The age old enmity between environmentalists and business has withered. Their interests have united. Few indeed are those who believe that for the environment to rise, business must fall. “It’s not a great surprise to learn that the health of our planet and the health of our economies are linked,” says Cusack. “The only astonishing thing is that it took so long for us to realize it.”

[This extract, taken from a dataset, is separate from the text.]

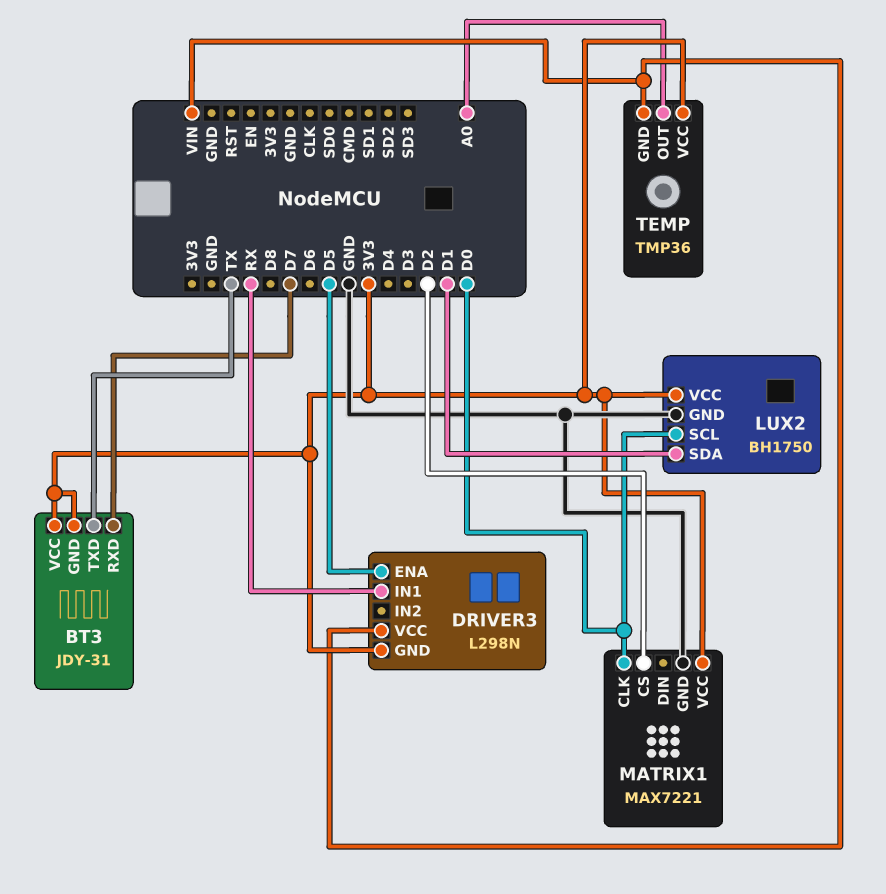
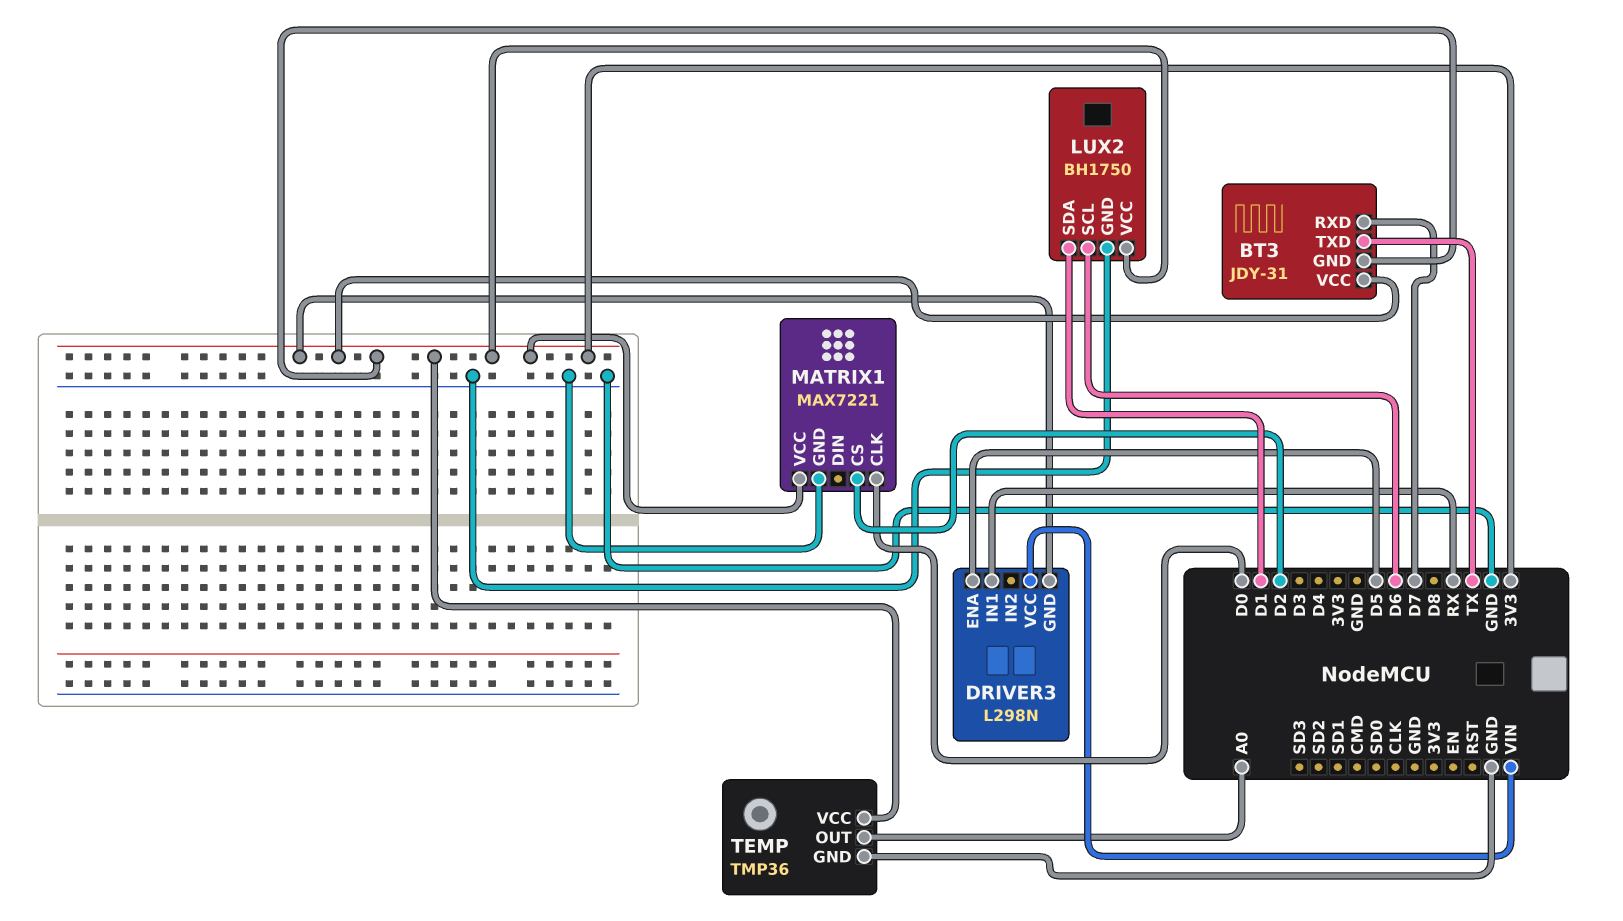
LUX2 pin SCL: D0 -> D6
TEMP pin GND: VIN -> GND

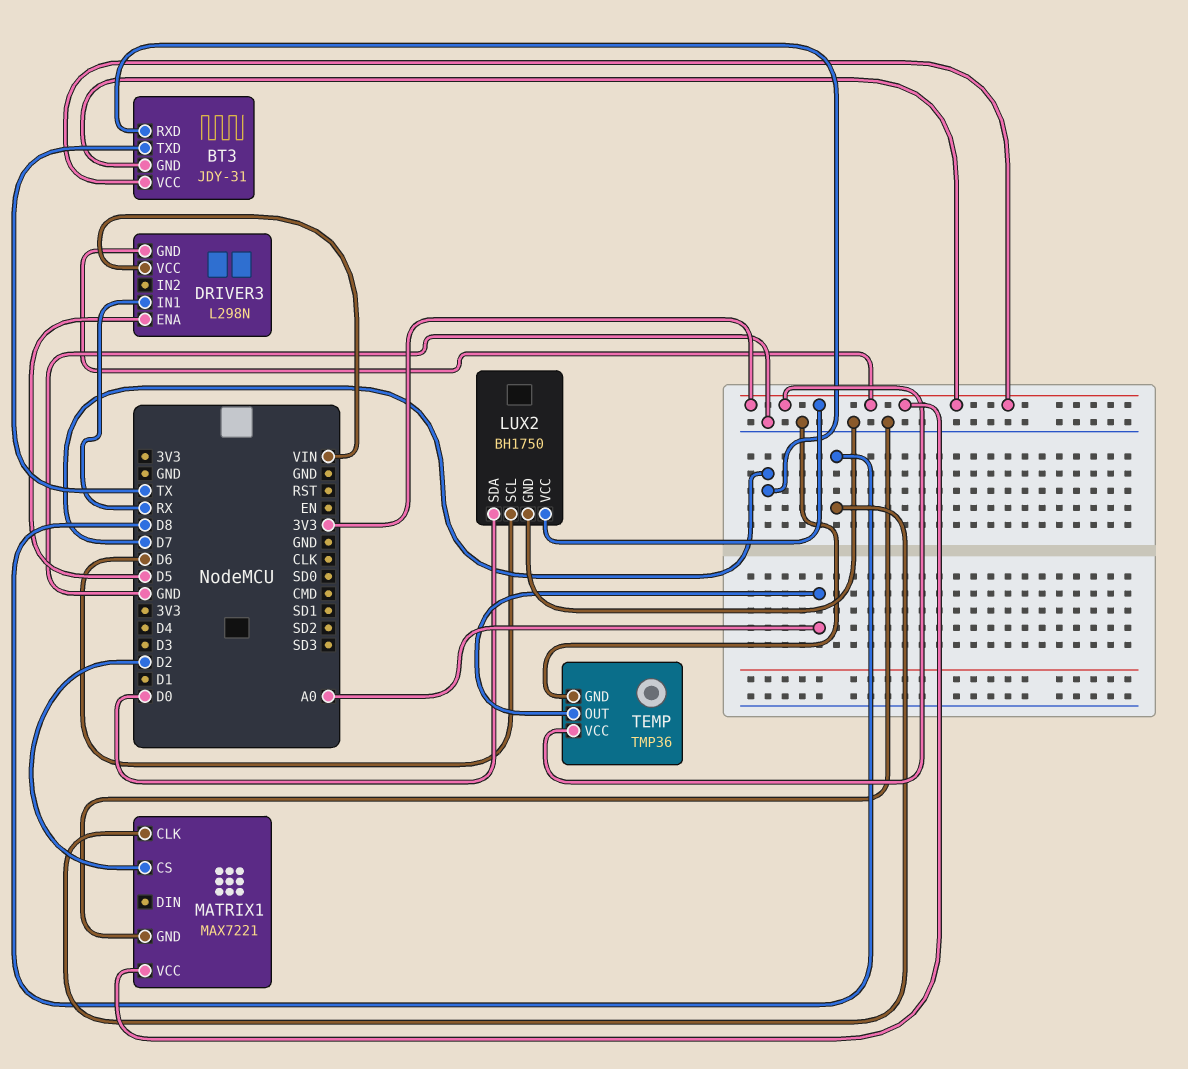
LUX2 pin SDA: D1 -> D0
MATRIX1 pin CLK: D0 -> D8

John Cusack says, “I spend half my life explaining business to environmentalists, while the other half is spent explaining the environment to business people.” He is the right man for the job. A wholly native New Yorker, he attended Manhattan College, earning a bachelors in civil engineering in l973, followed by a masters in environmental engineering. He then took his MBA from New York University’s Stern School, with a specialty in environmental finance. Typical of Cusack’s many business/environmental triumphs is his work with the German/American firm Sanitec in which polluting hospital waste was more cleanly microwaved on site, rather than smokily incinerated. Cost saving: from 40 cents down to two cents per pound. In l998, he helped found Innovest Strategic Value Advisors, a company dedicated to aligning prospective profitability with environmental practices. Three years later Cusack joined Light Green, an index fund based on companies’ individual environmental performance. Today, in addition to leading Gifford Park Associates, Cusack teaches environmental finance at Iona College. He also heads up the New Jersey Higher Education Partnership for Sustainability, which promotes environmental curricula in higher learning institutions. “These are tomorrow’s business and political leaders,” says Cusack. “And today, we’re getting them impassioned about the environment.”
Article Summary Hitching one’s investment wagon to a worn out index can rein back the entire portflio. John Cusack, of New Jersey Higher Education Partnership for Sustanability, and many of the nation’s largest financial players are pointing to the new environmental-responsibility index as a more accurate indicator of long term growth.